Edward Snowden in the court of public opinion

12 July 2013

For nearly three weeks, Edward Snowden has been trapped in Moscow’s Sheremetevo airport. His life is in danger, as the US political establishment and its military/intelligence apparatus direct their efforts to seizing and forcefully returning him to the United States—or worse. The Obama administration has already filed charges against him under the Espionage Act for exposing secret and illegal spying programs run by the US government.

From the US political and media establishment, Snowden has received scorn, hatred and abuse. He has been denounced as a “traitor” by leading politicians of both the Democratic and Republican parties, with the mass media, both right and “left,” branding him a criminal.

There is, however, immense popular support for Snowden. According to a recent poll from Quinnipiac University, 55 percent of the American population consider Snowden to be a “whistle-blower,” while only 35 percent say he is a “traitor.”

Among younger people, the sentiment is even more overwhelming, with 68 percent of 18-29 year-olds saying he is a whistle-blower, and 60 percent of 30-44 year-olds. Those with lower incomes are more likely to support Snowden’s actions as those of a whistle-blower.

Peter Brown, the assistant director of the Quinnipiac University Polling Institute, was compelled to acknowledge that this sentiment—with the majority backing Snowden in nearly every category—“goes against almost the unified view of the nation’s political establishment.”

The same poll also registered a dramatic shift in popular perceptions of government spying programs. When asked what concerns them most about the government’s “anti-terrorism policies,” 45 percent said that the government had “gone too far in restricting the average person’s civil liberties,” and only 40 percent said it had “not gone far enough to adequately protect the country.” When the same question was asked three years ago, only 25 percent said government spying programs had gone too far.

In the space of three years there has been a shift of 20 percentage points in general public attitudes on spying and civil liberties. Again, the sentiment among younger Americans was even more pronounced, with 58 percent of 18-29-year-olds saying that spying programs had gone too far, and only 33 percent saying that they had not gone far enough.

There is no doubt that Snowden’s revelations are a significant factor in this shift, underscoring the immense public service he has performed.

These results are all the more remarkable in that the questions posed, as is generally the case, presuppose the “war on terror” framework with which the ruling class has justified its assault on democratic rights. In fact, the spying programs revealed by Snowden are not “anti-terrorism policies,” but components of a vast apparatus directed against the population of the United States and the entire world.

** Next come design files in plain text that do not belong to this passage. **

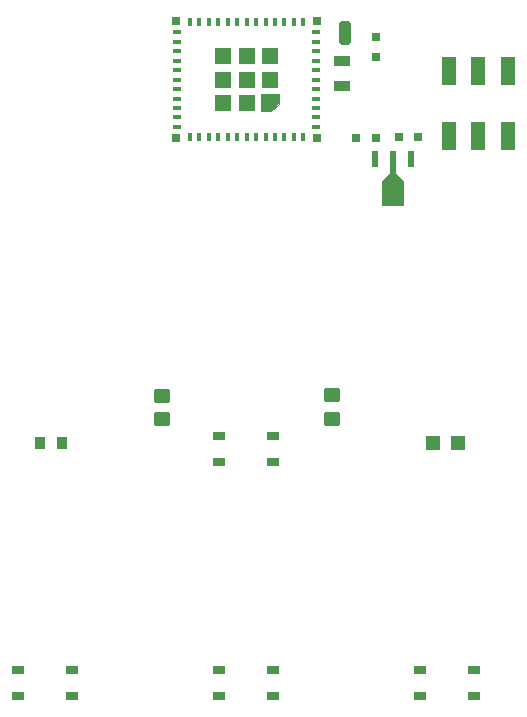
<source format=gtp>
G04 #@! TF.GenerationSoftware,KiCad,Pcbnew,8.99.0-unknown-bf16f757ed~178~ubuntu22.04.1*
G04 #@! TF.CreationDate,2024-04-23T09:45:42-07:00*
G04 #@! TF.ProjectId,rps_v4.0.0,7270735f-7634-42e3-902e-302e6b696361,rev?*
G04 #@! TF.SameCoordinates,PX6b4f310PY82524e0*
G04 #@! TF.FileFunction,Paste,Top*
G04 #@! TF.FilePolarity,Positive*
%FSLAX46Y46*%
G04 Gerber Fmt 4.6, Leading zero omitted, Abs format (unit mm)*
G04 Created by KiCad (PCBNEW 8.99.0-unknown-bf16f757ed~178~ubuntu22.04.1) date 2024-04-23 09:45:42*
%MOMM*%
%LPD*%
G01*
G04 APERTURE LIST*
G04 Aperture macros list*
%AMRoundRect*
0 Rectangle with rounded corners*
0 $1 Rounding radius*
0 $2 $3 $4 $5 $6 $7 $8 $9 X,Y pos of 4 corners*
0 Add a 4 corners polygon primitive as box body*
4,1,4,$2,$3,$4,$5,$6,$7,$8,$9,$2,$3,0*
0 Add four circle primitives for the rounded corners*
1,1,$1+$1,$2,$3*
1,1,$1+$1,$4,$5*
1,1,$1+$1,$6,$7*
1,1,$1+$1,$8,$9*
0 Add four rect primitives between the rounded corners*
20,1,$1+$1,$2,$3,$4,$5,0*
20,1,$1+$1,$4,$5,$6,$7,0*
20,1,$1+$1,$6,$7,$8,$9,0*
20,1,$1+$1,$8,$9,$2,$3,0*%
G04 Aperture macros list end*
%ADD10C,0.010000*%
%ADD11C,0.000000*%
%ADD12RoundRect,0.250000X-0.450000X0.350000X-0.450000X-0.350000X0.450000X-0.350000X0.450000X0.350000X0*%
%ADD13R,0.863600X1.092200*%
%ADD14R,1.193800X2.489200*%
%ADD15R,0.990600X0.711200*%
%ADD16R,0.655600X0.800000*%
%ADD17R,1.346200X0.900000*%
%ADD18R,1.200000X1.200000*%
%ADD19R,0.800000X0.655600*%
%ADD20RoundRect,0.250000X0.450000X-0.350000X0.450000X0.350000X-0.450000X0.350000X-0.450000X-0.350000X0*%
%ADD21R,0.800000X0.400000*%
%ADD22R,0.400000X0.800000*%
%ADD23R,1.450000X1.450000*%
%ADD24R,0.700000X0.700000*%
%ADD25R,0.482600X1.422400*%
%ADD26R,0.558800X1.422400*%
%ADD27RoundRect,0.250000X-0.250000X-0.750000X0.250000X-0.750000X0.250000X0.750000X-0.250000X0.750000X0*%
G04 APERTURE END LIST*
D10*
X33745000Y53602000D02*
X33145000Y53002000D01*
X32295000Y53002000D01*
X32295000Y54452000D01*
X33745000Y54452000D01*
X33745000Y53602000D01*
G36*
X33745000Y53602000D02*
G01*
X33145000Y53002000D01*
X32295000Y53002000D01*
X32295000Y54452000D01*
X33745000Y54452000D01*
X33745000Y53602000D01*
G37*
D11*
G36*
X43713400Y47772800D02*
G01*
X44348400Y47137800D01*
X44348400Y45029600D01*
X42519600Y45029600D01*
X42519600Y47137800D01*
X43154600Y47772800D01*
X43154600Y48290000D01*
X43713400Y48290000D01*
X43713400Y47772800D01*
G37*
D12*
X38252400Y28965400D03*
X38252400Y26965400D03*
D13*
X13550900Y24932975D03*
X15405100Y24932975D03*
D14*
X48147600Y50929875D03*
X50647600Y50929875D03*
X53147600Y50929875D03*
X53147600Y56441675D03*
X50647600Y56441675D03*
X48147600Y56441675D03*
D15*
X11719999Y5687974D03*
X16220001Y5687974D03*
X11719999Y3537976D03*
X16220001Y3537976D03*
X28737999Y5687974D03*
X33238001Y5687974D03*
X28737999Y3537976D03*
X33238001Y3537976D03*
D16*
X40320200Y50800000D03*
X41975800Y50800000D03*
D17*
X39116000Y57308750D03*
X39116000Y55187850D03*
D18*
X46854400Y24917400D03*
X48954400Y24917400D03*
D15*
X45755999Y5687974D03*
X50256001Y5687974D03*
X45755999Y3537976D03*
X50256001Y3537976D03*
D19*
X41960800Y59312200D03*
X41960800Y57656600D03*
D20*
X23876000Y26940000D03*
X23876000Y28940000D03*
D16*
X45557200Y50825400D03*
X43901600Y50825400D03*
D21*
X36945000Y51702000D03*
X36945000Y52502000D03*
X36945000Y53302000D03*
X36945000Y54102000D03*
X36945000Y54902000D03*
X36945000Y55702000D03*
X36945000Y56502000D03*
X36945000Y57302000D03*
X36945000Y58102000D03*
X36945000Y58902000D03*
X36945000Y59702000D03*
D22*
X35845000Y60602000D03*
X35045000Y60602000D03*
X34245000Y60602000D03*
X33445000Y60602000D03*
X32645000Y60602000D03*
X31845000Y60602000D03*
X31045000Y60602000D03*
X30245000Y60602000D03*
X29445000Y60602000D03*
X28645000Y60602000D03*
X27845000Y60602000D03*
X27045000Y60602000D03*
X26245000Y60602000D03*
D21*
X25145000Y59702000D03*
X25145000Y58902000D03*
X25145000Y58102000D03*
X25145000Y57302000D03*
X25145000Y56502000D03*
X25145000Y55702000D03*
X25145000Y54902000D03*
X25145000Y54102000D03*
X25145000Y53302000D03*
X25145000Y52502000D03*
X25145000Y51702000D03*
D22*
X26245000Y50802000D03*
X27045000Y50802000D03*
X27845000Y50802000D03*
X28645000Y50802000D03*
X29445000Y50802000D03*
X30245000Y50802000D03*
X31045000Y50802000D03*
X31845000Y50802000D03*
X32645000Y50802000D03*
X33445000Y50802000D03*
X34245000Y50802000D03*
X35045000Y50802000D03*
X35845000Y50802000D03*
D23*
X31045000Y53727000D03*
X29070000Y53727000D03*
X29070000Y55702000D03*
X29070000Y57677000D03*
X31045000Y57677000D03*
X33020000Y57677000D03*
X33020000Y55702000D03*
X31045000Y55702000D03*
D24*
X25095000Y50752000D03*
X25095000Y60652000D03*
X36995000Y60652000D03*
X36995000Y50752000D03*
D25*
X44934000Y49001200D03*
D26*
X43434000Y49001200D03*
D25*
X41934000Y49001200D03*
D27*
X39370000Y59690000D03*
D15*
X28737999Y25499974D03*
X33238001Y25499974D03*
X28737999Y23349976D03*
X33238001Y23349976D03*
M02*

</source>
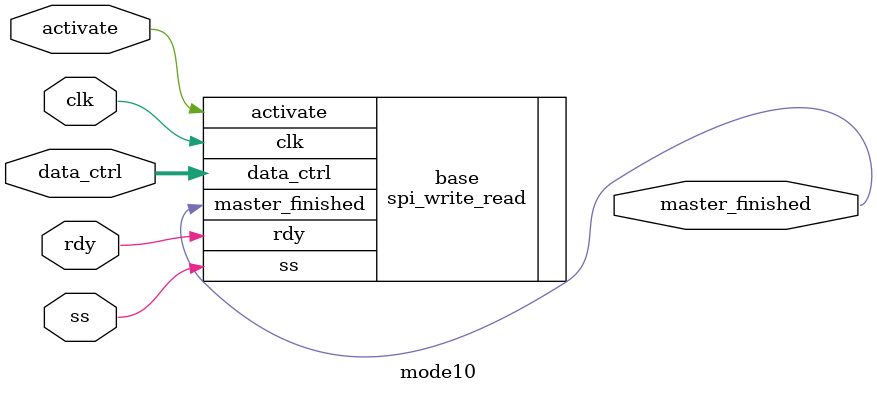
<source format=v>
/* (c) Peter McGoron 2022
 * This Source Code Form is subject to the terms of the Mozilla Public
 * License, v.2.0. If a copy of the MPL was not distributed with this
 * file, You can obtain one at https://mozilla.org/MPL/2.0/.
 */

module mode10 (
	input clk,
	input [23:0] data_ctrl,
	input activate,
	input ss,
	input rdy,
	output master_finished
);

spi_write_read
#(
	.POLARITY(1),
	.PHASE(0)
) base (
	.clk(clk),
	.data_ctrl(data_ctrl),
	.activate(activate),
	.master_finished(master_finished),
	.ss(ss),
	.rdy(rdy)
);

initial begin
	$dumpfile("mode10.vcd");
	$dumpvars();
end

endmodule

</source>
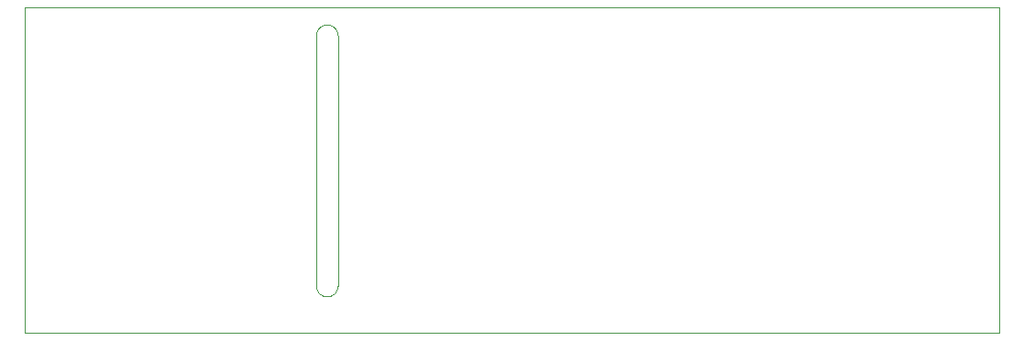
<source format=gm1>
%TF.GenerationSoftware,KiCad,Pcbnew,9.0.0+dfsg-1*%
%TF.CreationDate,2025-03-17T15:53:04+01:00*%
%TF.ProjectId,control-matrix-4,636f6e74-726f-46c2-9d6d-61747269782d,1.0*%
%TF.SameCoordinates,Original*%
%TF.FileFunction,Profile,NP*%
%FSLAX46Y46*%
G04 Gerber Fmt 4.6, Leading zero omitted, Abs format (unit mm)*
G04 Created by KiCad (PCBNEW 9.0.0+dfsg-1) date 2025-03-17 15:53:04*
%MOMM*%
%LPD*%
G01*
G04 APERTURE LIST*
%TA.AperFunction,Profile*%
%ADD10C,0.050000*%
%TD*%
G04 APERTURE END LIST*
D10*
X86950000Y-82600000D02*
G75*
G02*
X88950000Y-82600000I1000000J0D01*
G01*
X88950000Y-82600000D02*
X88950000Y-105700000D01*
X88950000Y-105700000D02*
G75*
G02*
X86950000Y-105700000I-1000000J0D01*
G01*
X86950000Y-105700000D02*
X86950000Y-82600000D01*
X60000000Y-80000000D02*
X150000000Y-80000000D01*
X150000000Y-110000000D01*
X60000000Y-110000000D01*
X60000000Y-80000000D01*
M02*

</source>
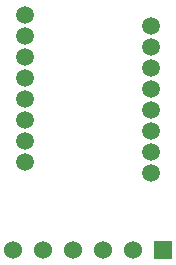
<source format=gts>
%TF.GenerationSoftware,KiCad,Pcbnew,7.0.10*%
%TF.CreationDate,2024-02-19T13:55:26+09:00*%
%TF.ProjectId,trackball,74726163-6b62-4616-9c6c-2e6b69636164,rev?*%
%TF.SameCoordinates,Original*%
%TF.FileFunction,Soldermask,Top*%
%TF.FilePolarity,Negative*%
%FSLAX46Y46*%
G04 Gerber Fmt 4.6, Leading zero omitted, Abs format (unit mm)*
G04 Created by KiCad (PCBNEW 7.0.10) date 2024-02-19 13:55:26*
%MOMM*%
%LPD*%
G01*
G04 APERTURE LIST*
%ADD10R,1.524000X1.524000*%
%ADD11C,1.524000*%
%ADD12C,1.504000*%
G04 APERTURE END LIST*
D10*
%TO.C,J1*%
X53950000Y-64575000D03*
D11*
X51410000Y-64575000D03*
X48870000Y-64575000D03*
X46330000Y-64575000D03*
X43790000Y-64575000D03*
X41250000Y-64575000D03*
%TD*%
D12*
%TO.C,U1*%
X42250000Y-44715000D03*
X42250000Y-46495000D03*
X42250000Y-48275000D03*
X42250000Y-50055000D03*
X42250000Y-51835000D03*
X42250000Y-53615000D03*
X42250000Y-55395000D03*
X42250000Y-57175000D03*
X52950000Y-58065000D03*
X52950000Y-56285000D03*
X52950000Y-54505000D03*
X52950000Y-52725000D03*
X52950000Y-50945000D03*
X52950000Y-49165000D03*
X52950000Y-47385000D03*
X52950000Y-45605000D03*
%TD*%
M02*

</source>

The poll numbers underscore the reason these programs have been kept secret. It has nothing to do with “national security,” but rather with preventing the population from knowing what the government is doing. The political representatives of the ruling class are well aware that there is enormous popular opposition to the destruction of democratic rights.

The vast gulf between public sentiment and government policy is not unique to the United States. If a poll on whether or not to grant Snowden asylum were taken in any country in the world, there is little doubt as to the result. Yet the whistleblower finds himself trapped on a planet without a visa.

Government after government has rejected his appeal for asylum. Supporters of Snowden, including WikiLeaks, have indicated that he will likely attempt to travel to Venezuela, which has indicated that it will grant him asylum. Even if he is able to make it there, however, his safety will be highly compromised.

All of the governments of Latin America, while using Snowden to bolster their anti-US credentials, are deeply committed to their relationship with the United States, which has threatened economic sanctions against any country that accepts Snowden. In particular, Venezuela’s new president, Nicolas Maduro, has made clear his desire to improve ties with Washington.

The popular support for Snowden in the US finds no expression within the political establishment or mass media. The major newspapers turn their pages over to filth and lies, while doing what they can to bury or downplay the significance of what Snowden has revealed. As for the “left” supporters of the Democratic Party, such as the Nation magazine and the International Socialist Organization, they have largely kept their mouths shut, careful not to alienate their allies in the Obama administration.

There is a broader social and political process at work. For over a decade, the United States has been engaged in a series of wars, the systematic destruction of democratic rights, and a historically unprecedented transfer of wealth from the working class to the corporate and financial elite. Yesterday, the stock markets soared to new highs, the result of statements from Fed Chairman Ben Bernanke indicating that the endless supply of money funneled into the markets will continue indefinitely.

All of this has an impact on popular consciousness. The institutions of the state have lost credibility in the eyes of millions of people.

This general sentiment, however, must be translated into an active political movement. The social base for democratic rights is the working class, the vast majority of the population. A campaign to defend Snowden must be systematically developed in every section of the working class, connecting the defense of democratic rights with a struggle against the ruling class, its two political parties, and the capitalist profit system they defend.